Today in 2018, those directly responsible for the demolition have held and continue to
hold high office. However they are now faced with demands of ‘fringe hindutva groups’
for immediate construction of a temple, at the very spot of the demolition . Previous
governments were circumspect on the issue. However, the present dispensation has
responded to demands for construction of a temple, by contemplating an ordinance to
facilitate the construction of a temple. Such an ordinance, is simply not possible legally
and is unlikely to survive judicial scrutiny. This is because a law had already been made
on the same subject and has been held to be partially unconstitutional.
The Supreme Court’s Judgment in Ismail Faruqui’s Case
Shortly after 6th December 1992, the Union Government promulgated a law to acquire
the disputed areas. That law was challenged in the Supreme Court. At the same time, a
presidential reference was also made, querying the court: “Whether a Hindu temple or
any Hindu religious structure existed prior to the construction of the Ram Janma Bhumi-
Babri Masjid (including the premises of the inner and outer courtyards of such structure)

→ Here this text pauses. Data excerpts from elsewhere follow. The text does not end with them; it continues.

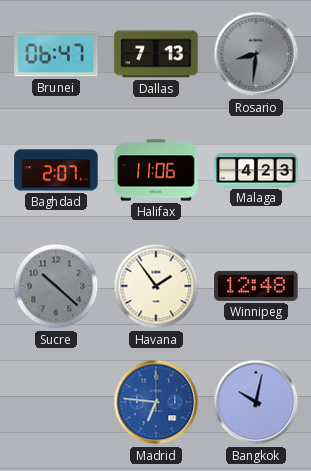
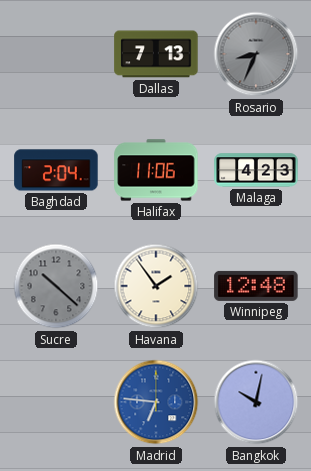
Brunei: 06:47 -> none
Rosario: 8:31 -> 8:34
Baghdad: 2:07 -> 2:04
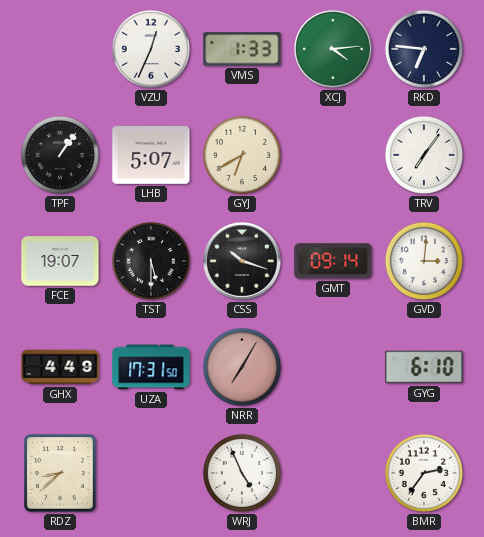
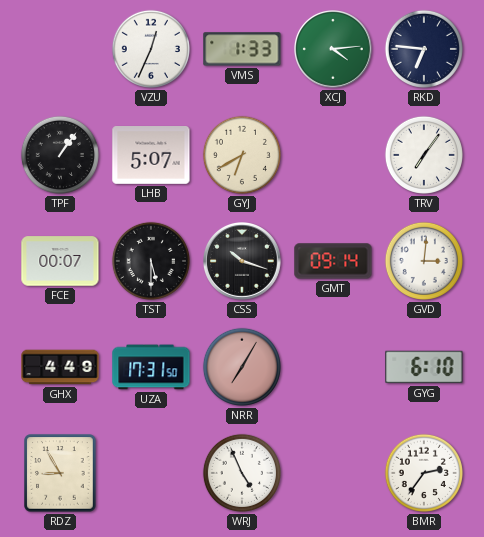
FCE: 19:07 -> 00:07
RDZ: 8:38 -> 8:55
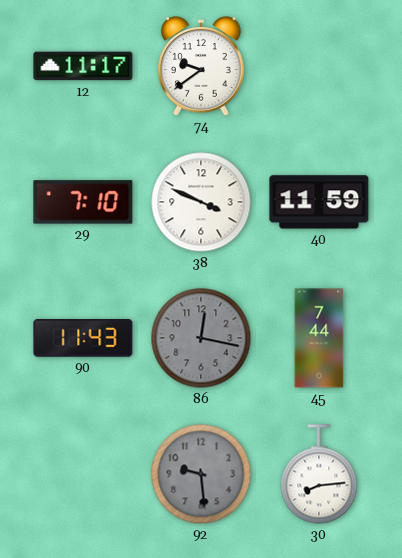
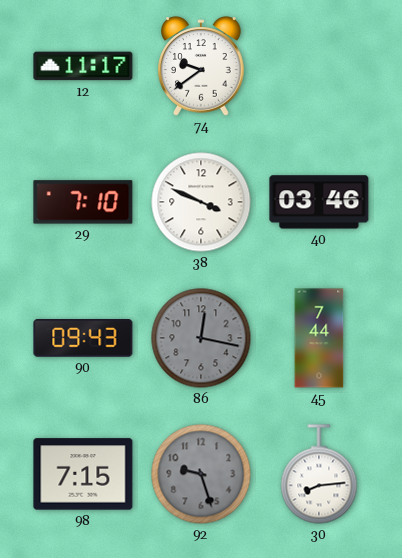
40: 11:59 -> 03:46
90: 11:43 -> 09:43
98: none -> 7:15
92: 9:29 -> 9:27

in the area on which the structure stood?”
The Supreme Court by a majority of 3:2 upheld the validity of the law, but struck down a
section of it. The courtroom returned the factual reference unanswered. The Court’s 1994
ruling, consequently revived civil suits (from the 1950s and 1960s) claiming title over
the land . These suits were sent back to the Allahabad High Court for adjudication, with
directions that the status quo as of Jan. 07, 1993, be maintained. The Central Government
was appointed a “statutory receiver” of the disputed land till the resolution of the
disputes. It was directed to maintain status quo of the land, and deliver it to the party
found entitled to it, at the end of Court proceedings.

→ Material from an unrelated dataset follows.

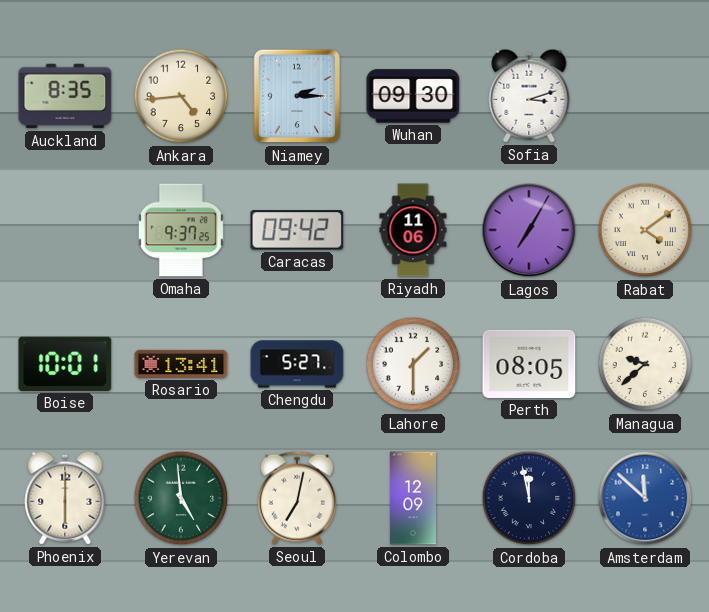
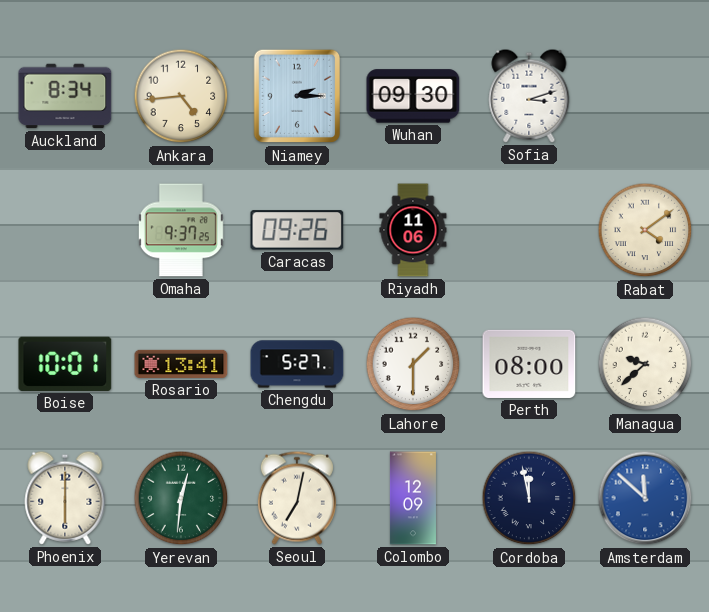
Auckland: 8:35 -> 8:34
Caracas: 09:42 -> 09:26
Lagos: 7:05 -> none
Perth: 08:05 -> 08:00
Yerevan: 4:59 -> 12:31
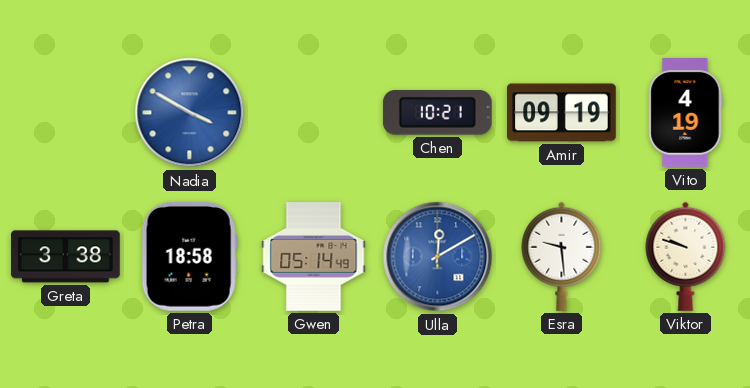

In September, 2010, the Allahabad High Court delivered its verdict in the title suits. The
bench declared that there would be a three-way division of the land between the Sunni
Waqf Board, the Nirmohi Akhara, and the guardian of the deity “Ram Lalla.” As
expected, the verdict didn’t satisfy any party. Appeals were filed before the Supreme
Court and are all pending adjudication.
The Illegality of the Ordinance
The legality of an ordinance allowing for the construction of a temple, in a secular state is
dubious. It is also not clear what the proposed ordinance will say. In order to allow the
construction of a temple, it will have to nullify the provisions of the Acquisition of
Certain Area at Ayodhya Act, 1993 and put an end to proceedings before the Supreme
Court. The latter course is impermissible.
In the Faruqui case, the Supreme Court had struck down S. 4(3) of the 1993 Act which
abated (put an end to) all pending title suits and proceedings. The court ruled that it was
unconstitutional to take away a judicial remedy. Thus, any ordinance that will block one
side, (the Muslims) from access to adjudication, while perpetuating the status quo as far
as demolition is concerned is likely to be held unconstitutional.

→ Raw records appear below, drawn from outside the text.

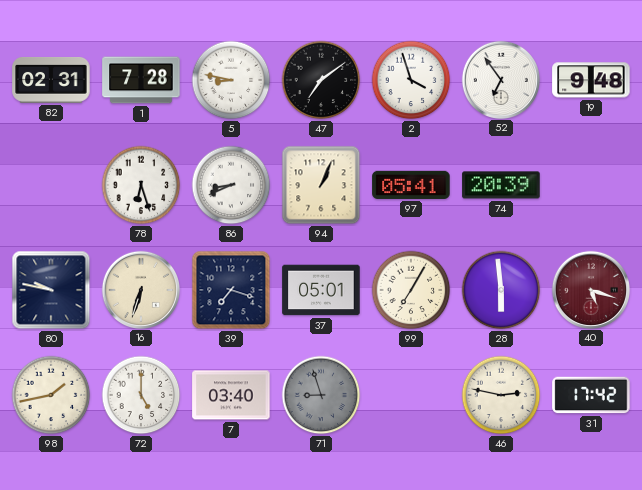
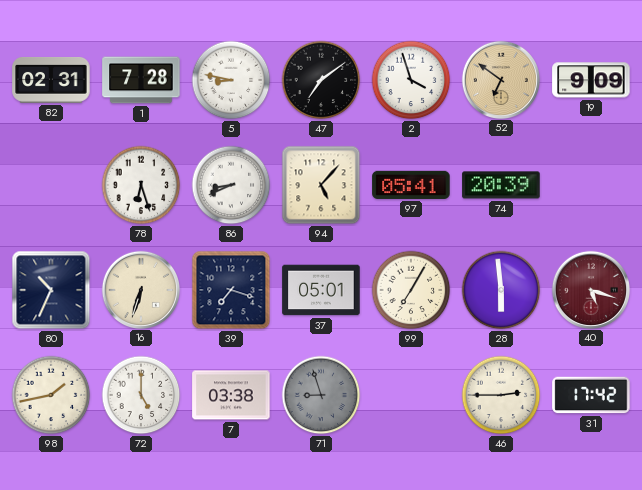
52: 6:54 -> 6:51
52 dial: white -> champagne
19: 9:48 -> 9:09
94: 1:04 -> 5:07
80: 9:47 -> 10:34
7: 03:40 -> 03:38
46: 2:47 -> 2:45
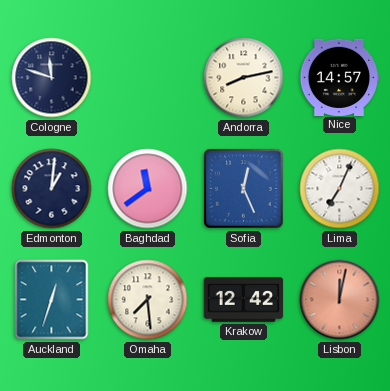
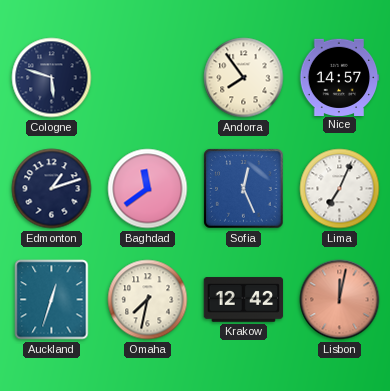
Cologne: 11:48 -> 5:48
Andorra: 8:13 -> 7:54
Edmonton: 1:01 -> 1:12
Omaha: 7:29 -> 7:32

The proposed Ordinance will also have to ‘overrule’ the judgment of the Supreme
Court (1994) and the Allahabad High Court (2010). It is not difficult to say that such an
ordinance will most likely be held I llegal. Parliament cannot sit in judgment over a
decision of the court. In the case of Cauvery Water Disputes Tribunal, a constitution
bench of the court held that it was open to change the law in general by changing the
basis of a Judgment. However, it was not permissible to ‘set aside an individual decision
between parties and thus affect their rights and liabilities alone. The court held that
allowing such a course would lead to ‘lawlessness and anarchy.’
The Possible Solution
Thus, there are no easy solutions to the Ayodhya conundrum. Any Judgment by the Court
is likely to exacerbate matters. If the title is vested in the Hindu side, it may well be seen
as another instance of an organ of state succumbing to majoritarianism. If the title is
vested in the Muslim side, it is unlikely that the mosque can be rebuilt without major
repercussions on the ground. All told, a final judicial verdict either way will not result in
a solution, but is more likely to deepen existing fissures in a multicultural society.
A possible solution however, lies in the Court’s judgment in Ismail Faruqui. The Court
therein had ‘wondered’ why the dispute could not be resolved amicably. It observed:
“This is a matter suited essentially to resolution by negotiations which does not end in a
winner and a loser while adjudication leads to that end. It is in the national interest that
there is no loser at the end of the process adopted for resolution of the dispute so that the
final outcome does not leave behind any rancour in anyone. This can be achieved by a
negotiated solution on the basis of which a decree can be obtained in terms of such
solution in these suits. Unless a solution is found which leaves everyone happy, that
cannot be the beginning for continued harmony between "we the people of India".”